◆ **AUSGEWÄHLTER TEXT**:
• • • •
Meßstetten

Tumulte in der LEA: Landrat Pauli will Überbelegung nicht mehr hinnehmen

15.11.2015

von Michael Würz

Offenbar war es eine Kleinigkeit bei der Essensausgabe, ein Streit um ein Brötchen, der am Freitagabend in der LEA eskalierte. Die Folge: Tumulte mit 200 bis 300 Beteiligten und ein Großeinsatz der Polizei. 

Tumulte in der LEA: Landrat Pauli will Überbelegung nicht mehr hinnehmen

„Alles Quatsch“: Ein NDR-Team interviewt am Samstag Landwirt Huber zu Gerüchten auf seinem Hof. Foto: Michael Würz

Als am Samstagmittag ein Fernsehteam des Norddeutschen Rundfunks auf dem Gelände der Landeserstaufnahmestelle für Flüchtlinge auftaucht, reagieren die Wachleute der Security angespannt. Da werde jetzt aus einer Mücke ein Elefant gemacht, sagt einer. Seine Kollegen nicken. Sie sind nicht gut auf die Journalisten zu sprechen. Entgegen der Berichte in den Medien habe es am Abend zuvor überhaupt keine Verletzten gegeben, behauptet der Mann. Polizei und Rotes Kreuz hatten indes gegenüber den Medien von mehreren Leichtverletzten gesprochen. Auf der Facebookseite einer anderen Zeitung war bereits am Freitagabend – ohne Angabe einer Quelle – von einem Schwerverletzten zu lesen. Doch die Fernsehleute sind nicht wegen der Auseinandersetzung am Freitagabend da. Sie drehen für einen bereits länger geplanten Beitrag des Medienmagazins Zapp über die vielen Gerüchte, die es über die Flüchtlinge in Meßstetten gibt.
• • • •
◆ **VORLIEGENDE EINTRÄGE**:
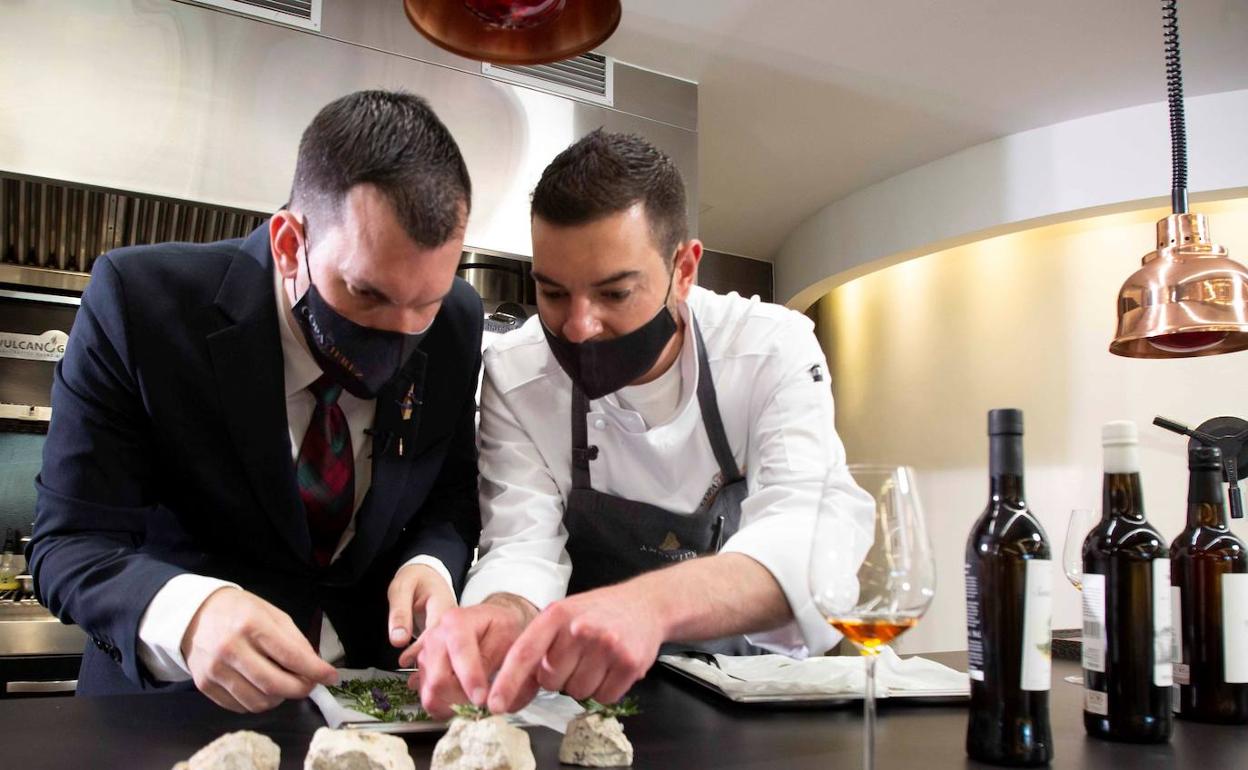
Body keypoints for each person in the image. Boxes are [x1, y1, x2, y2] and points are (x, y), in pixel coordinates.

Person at [28, 90, 483, 712]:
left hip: (376, 710)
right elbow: (70, 544)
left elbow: (452, 497)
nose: (403, 332)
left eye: (425, 303)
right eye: (367, 295)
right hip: (175, 710)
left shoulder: (458, 321)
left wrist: (432, 563)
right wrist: (191, 614)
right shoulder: (139, 304)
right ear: (290, 245)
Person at [413, 130, 873, 718]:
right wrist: (499, 615)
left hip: (753, 695)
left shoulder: (768, 349)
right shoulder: (516, 372)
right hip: (590, 702)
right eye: (553, 293)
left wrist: (648, 606)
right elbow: (521, 547)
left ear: (684, 269)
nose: (579, 327)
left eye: (615, 293)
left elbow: (809, 539)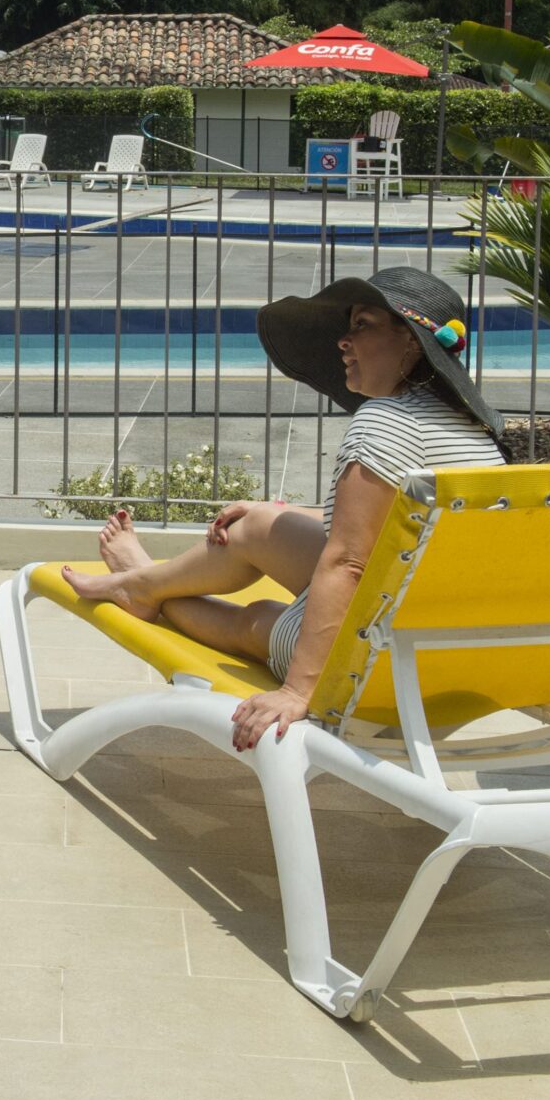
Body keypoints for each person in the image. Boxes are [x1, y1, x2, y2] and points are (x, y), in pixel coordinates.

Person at [63, 267, 504, 752]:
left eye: (362, 325)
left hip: (379, 655)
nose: (343, 341)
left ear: (413, 343)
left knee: (256, 617)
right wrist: (272, 510)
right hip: (439, 630)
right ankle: (144, 582)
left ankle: (143, 586)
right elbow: (393, 530)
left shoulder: (383, 422)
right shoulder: (466, 429)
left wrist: (299, 690)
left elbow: (351, 563)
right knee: (259, 524)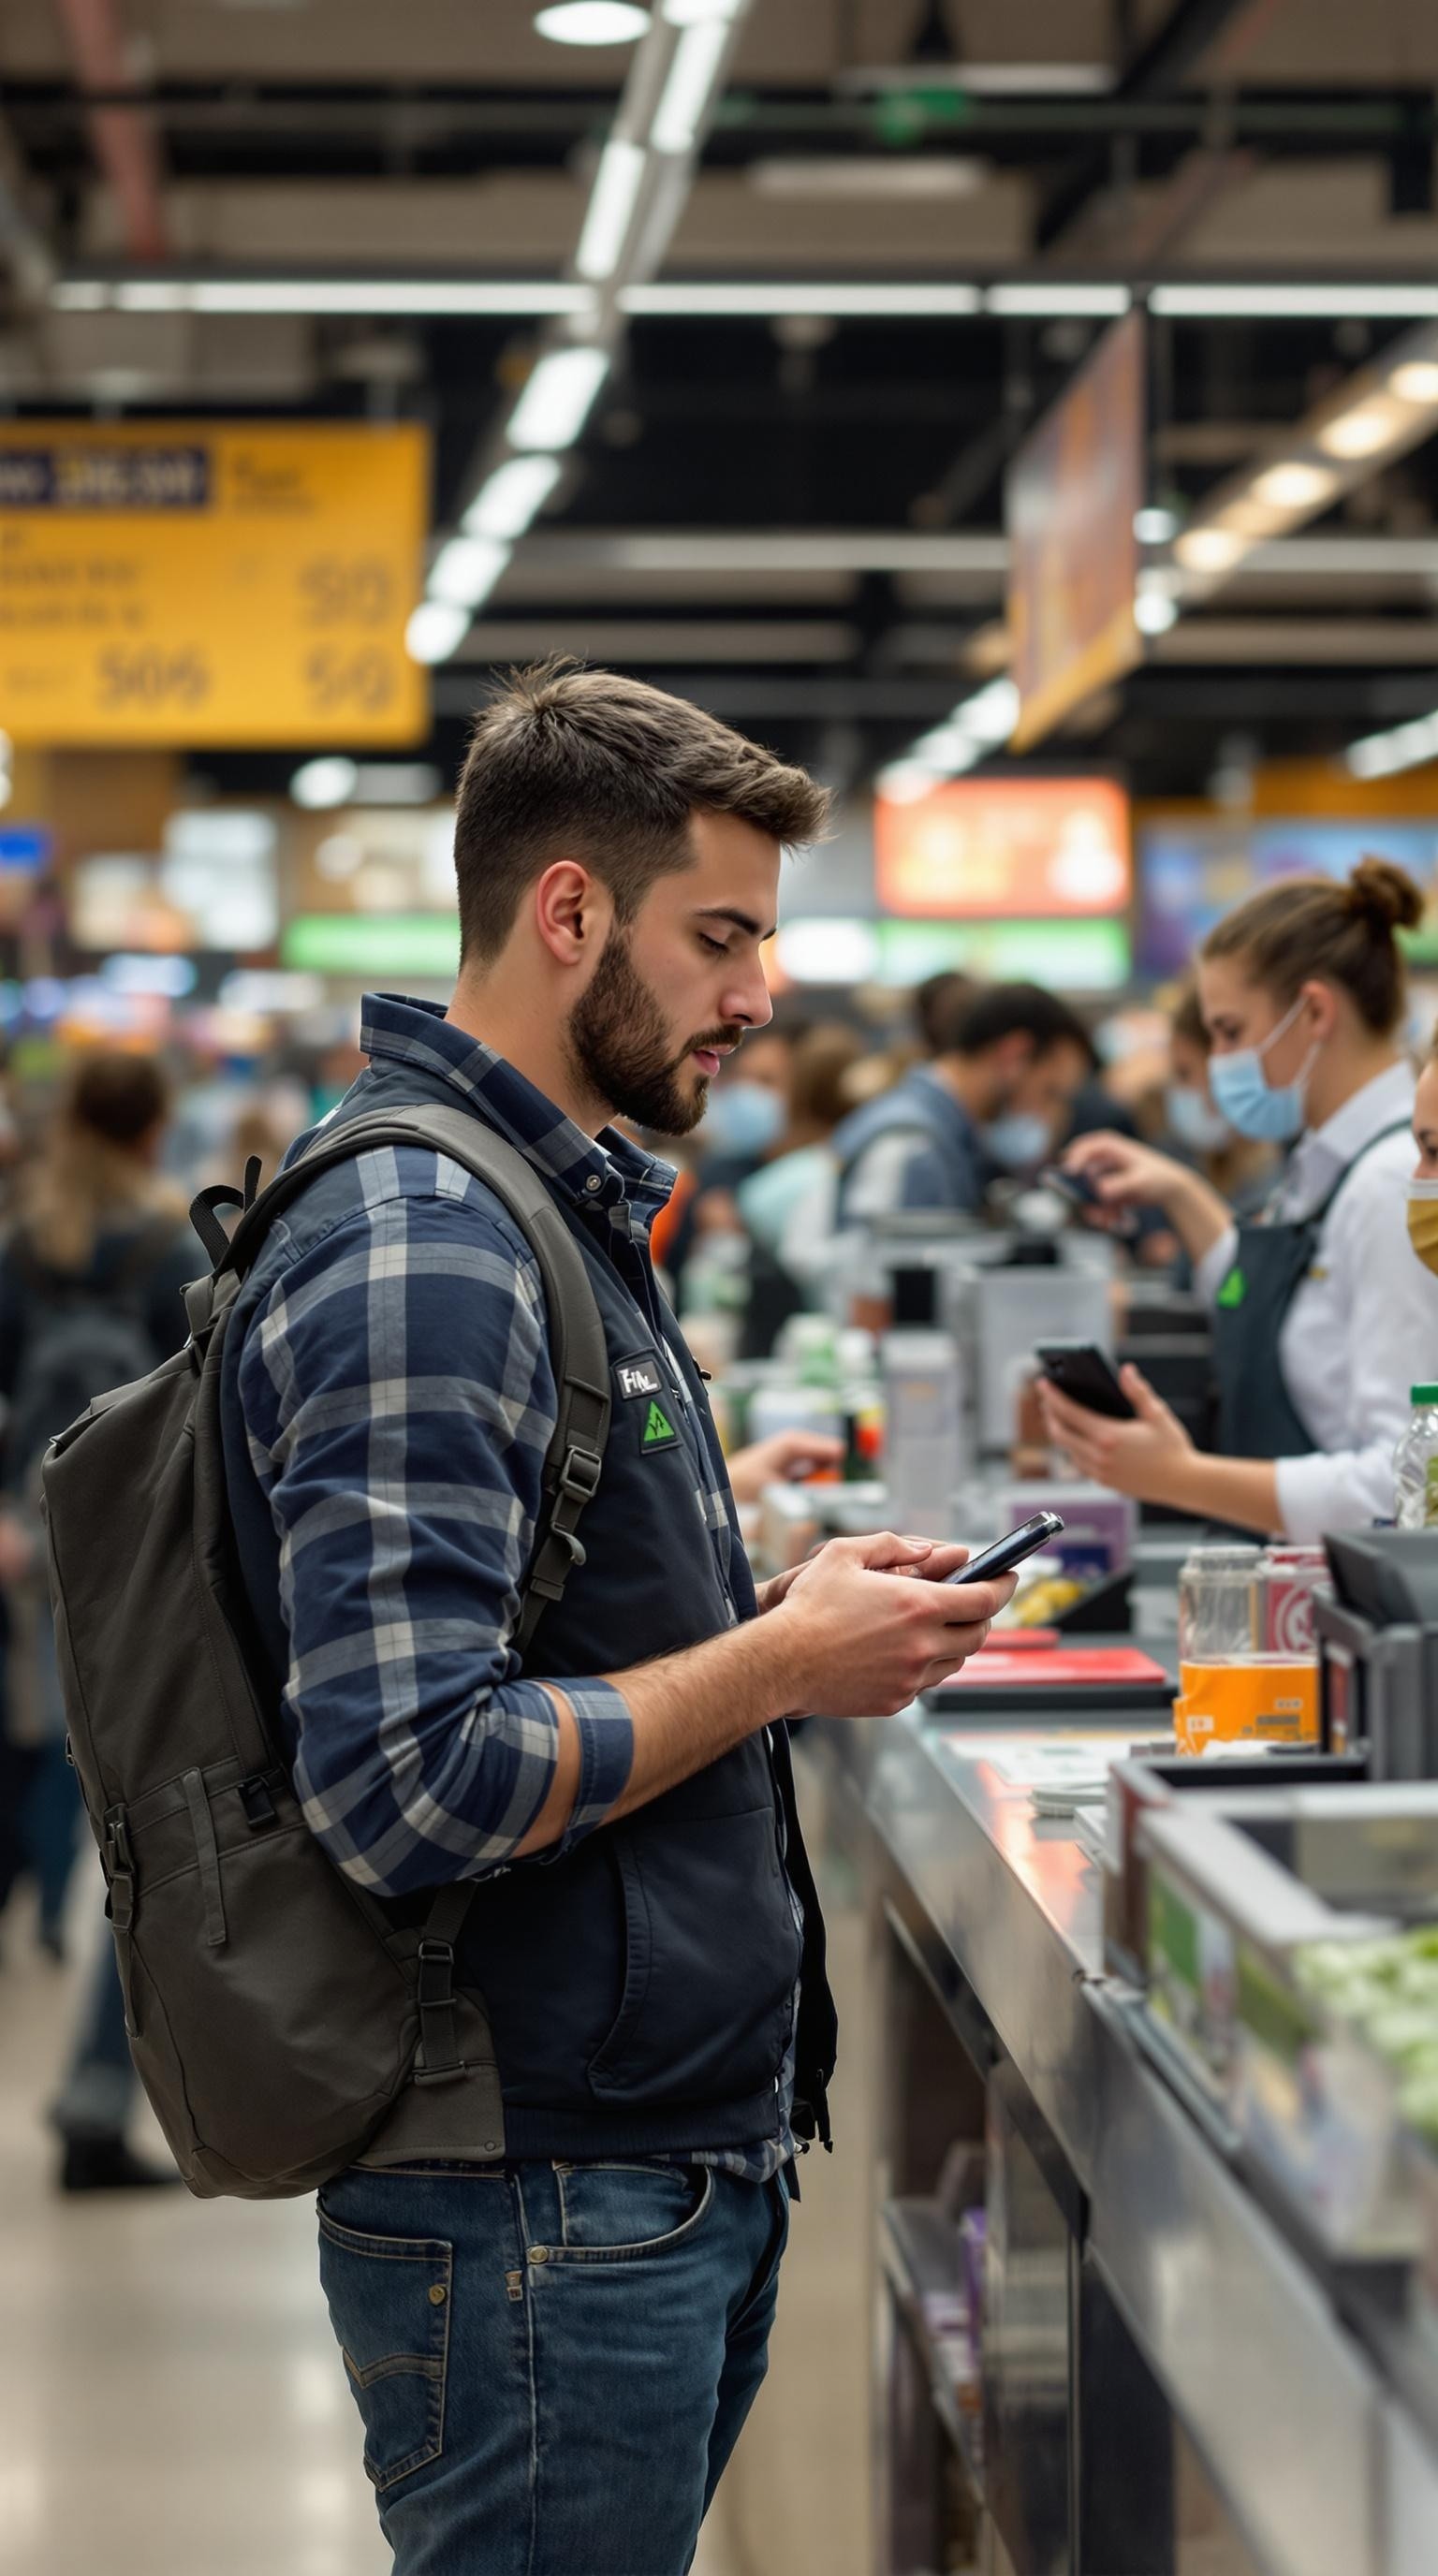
• • • •
◆ **AUFGABENSTELLUNG**: Gib den Bericht über die Tumulte in der LEA Meßstetten vollständig und Wort für Wort wieder.

◆ **SCHRIFTLICHE ANTWORT**:
Meßstetten

Tumulte in der LEA: Landrat Pauli will Überbelegung nicht mehr hinnehmen

15.11.2015

von Michael Würz

Offenbar war es eine Kleinigkeit bei der Essensausgabe, ein Streit um ein Brötchen, der am Freitagabend in der LEA eskalierte. Die Folge: Tumulte mit 200 bis 300 Beteiligten und ein Großeinsatz der Polizei. 

Tumulte in der LEA: Landrat Pauli will Überbelegung nicht mehr hinnehmen

„Alles Quatsch“: Ein NDR-Team interviewt am Samstag Landwirt Huber zu Gerüchten auf seinem Hof. Foto: Michael Würz

Als am Samstagmittag ein Fernsehteam des Norddeutschen Rundfunks auf dem Gelände der Landeserstaufnahmestelle für Flüchtlinge auftaucht, reagieren die Wachleute der Security angespannt. Da werde jetzt aus einer Mücke ein Elefant gemacht, sagt einer. Seine Kollegen nicken. Sie sind nicht gut auf die Journalisten zu sprechen. Entgegen der Berichte in den Medien habe es am Abend zuvor überhaupt keine Verletzten gegeben, behauptet der Mann. Polizei und Rotes Kreuz hatten indes gegenüber den Medien von mehreren Leichtverletzten gesprochen. Auf der Facebookseite einer anderen Zeitung war bereits am Freitagabend – ohne Angabe einer Quelle – von einem Schwerverletzten zu lesen. Doch die Fernsehleute sind nicht wegen der Auseinandersetzung am Freitagabend da. Sie drehen für einen bereits länger geplanten Beitrag des Medienmagazins Zapp über die vielen Gerüchte, die es über die Flüchtlinge in Meßstetten gibt.